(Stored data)
[start]

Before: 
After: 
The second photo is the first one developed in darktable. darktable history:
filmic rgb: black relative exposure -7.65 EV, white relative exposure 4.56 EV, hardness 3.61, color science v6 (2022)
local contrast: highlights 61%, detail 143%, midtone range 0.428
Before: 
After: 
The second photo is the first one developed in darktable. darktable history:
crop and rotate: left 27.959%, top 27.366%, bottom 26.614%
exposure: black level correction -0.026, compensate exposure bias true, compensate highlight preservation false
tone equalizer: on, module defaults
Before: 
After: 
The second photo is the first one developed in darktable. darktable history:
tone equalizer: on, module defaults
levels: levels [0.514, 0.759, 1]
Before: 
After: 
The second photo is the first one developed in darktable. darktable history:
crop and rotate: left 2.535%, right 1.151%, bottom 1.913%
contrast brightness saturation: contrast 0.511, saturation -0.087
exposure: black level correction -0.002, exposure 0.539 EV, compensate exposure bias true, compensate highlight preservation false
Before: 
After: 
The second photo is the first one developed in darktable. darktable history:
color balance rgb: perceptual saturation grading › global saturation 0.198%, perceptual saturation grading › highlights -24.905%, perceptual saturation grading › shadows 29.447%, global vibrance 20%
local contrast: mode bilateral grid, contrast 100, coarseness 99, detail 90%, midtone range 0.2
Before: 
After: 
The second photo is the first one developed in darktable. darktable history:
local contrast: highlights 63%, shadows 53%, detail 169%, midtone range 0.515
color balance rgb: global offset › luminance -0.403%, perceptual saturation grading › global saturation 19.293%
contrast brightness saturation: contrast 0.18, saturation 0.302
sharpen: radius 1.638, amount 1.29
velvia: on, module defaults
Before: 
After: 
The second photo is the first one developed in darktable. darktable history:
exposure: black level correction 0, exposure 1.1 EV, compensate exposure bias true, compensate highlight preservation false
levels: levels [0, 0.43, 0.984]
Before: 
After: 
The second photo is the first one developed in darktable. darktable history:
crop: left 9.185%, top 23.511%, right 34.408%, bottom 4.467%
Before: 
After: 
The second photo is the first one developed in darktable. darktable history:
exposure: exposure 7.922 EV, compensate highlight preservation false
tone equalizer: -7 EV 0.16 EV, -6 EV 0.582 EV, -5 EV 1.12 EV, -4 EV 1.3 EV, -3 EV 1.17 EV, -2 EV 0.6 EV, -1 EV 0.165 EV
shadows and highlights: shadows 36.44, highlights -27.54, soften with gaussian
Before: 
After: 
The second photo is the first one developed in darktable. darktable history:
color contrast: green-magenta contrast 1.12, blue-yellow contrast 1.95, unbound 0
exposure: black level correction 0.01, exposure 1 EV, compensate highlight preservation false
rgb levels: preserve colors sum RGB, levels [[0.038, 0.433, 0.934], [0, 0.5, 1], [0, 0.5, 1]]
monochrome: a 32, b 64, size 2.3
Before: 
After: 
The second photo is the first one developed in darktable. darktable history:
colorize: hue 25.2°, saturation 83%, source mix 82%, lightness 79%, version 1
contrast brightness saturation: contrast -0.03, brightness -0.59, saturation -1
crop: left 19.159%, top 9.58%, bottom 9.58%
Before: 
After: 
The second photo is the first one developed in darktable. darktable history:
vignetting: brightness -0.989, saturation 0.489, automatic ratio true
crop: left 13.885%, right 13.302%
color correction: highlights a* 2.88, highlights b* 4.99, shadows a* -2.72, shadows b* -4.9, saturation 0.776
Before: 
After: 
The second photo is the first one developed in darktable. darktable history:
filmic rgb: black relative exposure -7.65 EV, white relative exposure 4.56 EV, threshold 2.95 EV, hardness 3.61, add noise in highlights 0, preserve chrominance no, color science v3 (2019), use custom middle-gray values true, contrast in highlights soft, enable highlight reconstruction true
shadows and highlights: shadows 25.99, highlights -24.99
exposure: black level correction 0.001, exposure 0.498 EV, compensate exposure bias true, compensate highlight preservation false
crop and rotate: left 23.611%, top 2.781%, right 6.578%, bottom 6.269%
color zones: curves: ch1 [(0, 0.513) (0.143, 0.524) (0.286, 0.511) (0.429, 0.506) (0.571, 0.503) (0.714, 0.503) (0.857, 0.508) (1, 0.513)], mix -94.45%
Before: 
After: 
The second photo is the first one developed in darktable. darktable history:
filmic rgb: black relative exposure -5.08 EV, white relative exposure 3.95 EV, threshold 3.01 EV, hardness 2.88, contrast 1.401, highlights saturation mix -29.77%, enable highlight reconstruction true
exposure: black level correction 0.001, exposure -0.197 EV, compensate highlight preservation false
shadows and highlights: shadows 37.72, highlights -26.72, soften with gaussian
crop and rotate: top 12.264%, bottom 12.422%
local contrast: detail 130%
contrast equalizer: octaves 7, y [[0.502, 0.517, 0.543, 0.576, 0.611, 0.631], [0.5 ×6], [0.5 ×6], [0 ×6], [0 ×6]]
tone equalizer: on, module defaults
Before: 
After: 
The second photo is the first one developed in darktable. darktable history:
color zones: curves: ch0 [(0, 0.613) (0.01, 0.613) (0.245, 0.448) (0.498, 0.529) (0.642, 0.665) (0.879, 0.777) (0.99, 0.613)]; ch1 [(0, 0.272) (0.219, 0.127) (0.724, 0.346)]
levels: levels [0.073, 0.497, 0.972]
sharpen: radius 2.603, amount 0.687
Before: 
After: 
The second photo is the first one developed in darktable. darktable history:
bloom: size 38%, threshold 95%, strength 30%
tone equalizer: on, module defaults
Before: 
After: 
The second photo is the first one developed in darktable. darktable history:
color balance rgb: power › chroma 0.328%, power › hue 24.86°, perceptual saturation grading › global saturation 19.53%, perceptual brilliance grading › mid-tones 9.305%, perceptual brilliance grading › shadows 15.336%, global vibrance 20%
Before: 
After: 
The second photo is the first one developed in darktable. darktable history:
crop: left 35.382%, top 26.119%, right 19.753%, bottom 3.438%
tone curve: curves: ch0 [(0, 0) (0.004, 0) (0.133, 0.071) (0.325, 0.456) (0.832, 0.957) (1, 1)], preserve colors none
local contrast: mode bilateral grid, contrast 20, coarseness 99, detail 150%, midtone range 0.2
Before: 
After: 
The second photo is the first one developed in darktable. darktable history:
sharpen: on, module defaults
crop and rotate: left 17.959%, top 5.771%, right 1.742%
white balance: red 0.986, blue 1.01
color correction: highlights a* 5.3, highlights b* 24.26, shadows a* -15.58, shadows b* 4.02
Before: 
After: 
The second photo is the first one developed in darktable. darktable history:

[end]

• _Work instructions_: Convert every line of the records above into a numbered list, omitting any blank lines.

• _Solution_:
1. Before: 
2. After: 
3. The second photo is the first one developed in darktable. darktable history:
4. filmic rgb: black relative exposure -7.65 EV, white relative exposure 4.56 EV, hardness 3.61, color science v6 (2022)
5. local contrast: highlights 61%, detail 143%, midtone range 0.428
6. Before: 
7. After: 
8. The second photo is the first one developed in darktable. darktable history:
9. crop and rotate: left 27.959%, top 27.366%, bottom 26.614%
10. exposure: black level correction -0.026, compensate exposure bias true, compensate highlight preservation false
11. tone equalizer: on, module defaults
12. Before: 
13. After: 
14. The second photo is the first one developed in darktable. darktable history:
15. tone equalizer: on, module defaults
16. levels: levels [0.514, 0.759, 1]
17. Before: 
18. After: 
19. The second photo is the first one developed in darktable. darktable history:
20. crop and rotate: left 2.535%, right 1.151%, bottom 1.913%
21. contrast brightness saturation: contrast 0.511, saturation -0.087
22. exposure: black level correction -0.002, exposure 0.539 EV, compensate exposure bias true, compensate highlight preservation false
23. Before: 
24. After: 
25. The second photo is the first one developed in darktable. darktable history:
26. color balance rgb: perceptual saturation grading › global saturation 0.198%, perceptual saturation grading › highlights -24.905%, perceptual saturation grading › shadows 29.447%, global vibrance 20%
27. local contrast: mode bilateral grid, contrast 100, coarseness 99, detail 90%, midtone range 0.2
28. Before: 
29. After: 
30. The second photo is the first one developed in darktable. darktable history:
31. local contrast: highlights 63%, shadows 53%, detail 169%, midtone range 0.515
32. color balance rgb: global offset › luminance -0.403%, perceptual saturation grading › global saturation 19.293%
33. contrast brightness saturation: contrast 0.18, saturation 0.302
34. sharpen: radius 1.638, amount 1.29
35. velvia: on, module defaults
36. Before: 
37. After: 
38. The second photo is the first one developed in darktable. darktable history:
39. exposure: black level correction 0, exposure 1.1 EV, compensate exposure bias true, compensate highlight preservation false
40. levels: levels [0, 0.43, 0.984]
41. Before: 
42. After: 
43. The second photo is the first one developed in darktable. darktable history:
44. crop: left 9.185%, top 23.511%, right 34.408%, bottom 4.467%
45. Before: 
46. After: 
47. The second photo is the first one developed in darktable. darktable history:
48. exposure: exposure 7.922 EV, compensate highlight preservation false
49. tone equalizer: -7 EV 0.16 EV, -6 EV 0.582 EV, -5 EV 1.12 EV, -4 EV 1.3 EV, -3 EV 1.17 EV, -2 EV 0.6 EV, -1 EV 0.165 EV
50. shadows and highlights: shadows 36.44, highlights -27.54, soften with gaussian
51. Before: 
52. After: 
53. The second photo is the first one developed in darktable. darktable history:
54. color contrast: green-magenta contrast 1.12, blue-yellow contrast 1.95, unbound 0
55. exposure: black level correction 0.01, exposure 1 EV, compensate highlight preservation false
56. rgb levels: preserve colors sum RGB, levels [[0.038, 0.433, 0.934], [0, 0.5, 1], [0, 0.5, 1]]
57. monochrome: a 32, b 64, size 2.3
58. Before: 
59. After: 
60. The second photo is the first one developed in darktable. darktable history:
61. colorize: hue 25.2°, saturation 83%, source mix 82%, lightness 79%, version 1
62. contrast brightness saturation: contrast -0.03, brightness -0.59, saturation -1
63. crop: left 19.159%, top 9.58%, bottom 9.58%
64. Before: 
65. After: 
66. The second photo is the first one developed in darktable. darktable history:
67. vignetting: brightness -0.989, saturation 0.489, automatic ratio true
68. crop: left 13.885%, right 13.302%
69. color correction: highlights a* 2.88, highlights b* 4.99, shadows a* -2.72, shadows b* -4.9, saturation 0.776
70. Before: 
71. After: 
72. The second photo is the first one developed in darktable. darktable history:
73. filmic rgb: black relative exposure -7.65 EV, white relative exposure 4.56 EV, threshold 2.95 EV, hardness 3.61, add noise in highlights 0, preserve chrominance no, color science v3 (2019), use custom middle-gray values true, contrast in highlights soft, enable highlight reconstruction true
74. shadows and highlights: shadows 25.99, highlights -24.99
75. exposure: black level correction 0.001, exposure 0.498 EV, compensate exposure bias true, compensate highlight preservation false
76. crop and rotate: left 23.611%, top 2.781%, right 6.578%, bottom 6.269%
77. color zones: curves: ch1 [(0, 0.513) (0.143, 0.524) (0.286, 0.511) (0.429, 0.506) (0.571, 0.503) (0.714, 0.503) (0.857, 0.508) (1, 0.513)], mix -94.45%
78. Before: 
79. After: 
80. The second photo is the first one developed in darktable. darktable history:
81. filmic rgb: black relative exposure -5.08 EV, white relative exposure 3.95 EV, threshold 3.01 EV, hardness 2.88, contrast 1.401, highlights saturation mix -29.77%, enable highlight reconstruction true
82. exposure: black level correction 0.001, exposure -0.197 EV, compensate highlight preservation false
83. shadows and highlights: shadows 37.72, highlights -26.72, soften with gaussian
84. crop and rotate: top 12.264%, bottom 12.422%
85. local contrast: detail 130%
86. contrast equalizer: octaves 7, y [[0.502, 0.517, 0.543, 0.576, 0.611, 0.631], [0.5 ×6], [0.5 ×6], [0 ×6], [0 ×6]]
87. tone equalizer: on, module defaults
88. Before: 
89. After: 
90. The second photo is the first one developed in darktable. darktable history:
91. color zones: curves: ch0 [(0, 0.613) (0.01, 0.613) (0.245, 0.448) (0.498, 0.529) (0.642, 0.665) (0.879, 0.777) (0.99, 0.613)]; ch1 [(0, 0.272) (0.219, 0.127) (0.724, 0.346)]
92. levels: levels [0.073, 0.497, 0.972]
93. sharpen: radius 2.603, amount 0.687
94. Before: 
95. After: 
96. The second photo is the first one developed in darktable. darktable history:
97. bloom: size 38%, threshold 95%, strength 30%
98. tone equalizer: on, module defaults
99. Before: 
100. After: 
101. The second photo is the first one developed in darktable. darktable history:
102. color balance rgb: power › chroma 0.328%, power › hue 24.86°, perceptual saturation grading › global saturation 19.53%, perceptual brilliance grading › mid-tones 9.305%, perceptual brilliance grading › shadows 15.336%, global vibrance 20%
103. Before: 
104. After: 
105. The second photo is the first one developed in darktable. darktable history:
106. crop: left 35.382%, top 26.119%, right 19.753%, bottom 3.438%
107. tone curve: curves: ch0 [(0, 0) (0.004, 0) (0.133, 0.071) (0.325, 0.456) (0.832, 0.957) (1, 1)], preserve colors none
108. local contrast: mode bilateral grid, contrast 20, coarseness 99, detail 150%, midtone range 0.2
109. Before: 
110. After: 
111. The second photo is the first one developed in darktable. darktable history:
112. sharpen: on, module defaults
113. crop and rotate: left 17.959%, top 5.771%, right 1.742%
114. white balance: red 0.986, blue 1.01
115. color correction: highlights a* 5.3, highlights b* 24.26, shadows a* -15.58, shadows b* 4.02
116. Before: 
117. After: 
118. The second photo is the first one developed in darktable. darktable history:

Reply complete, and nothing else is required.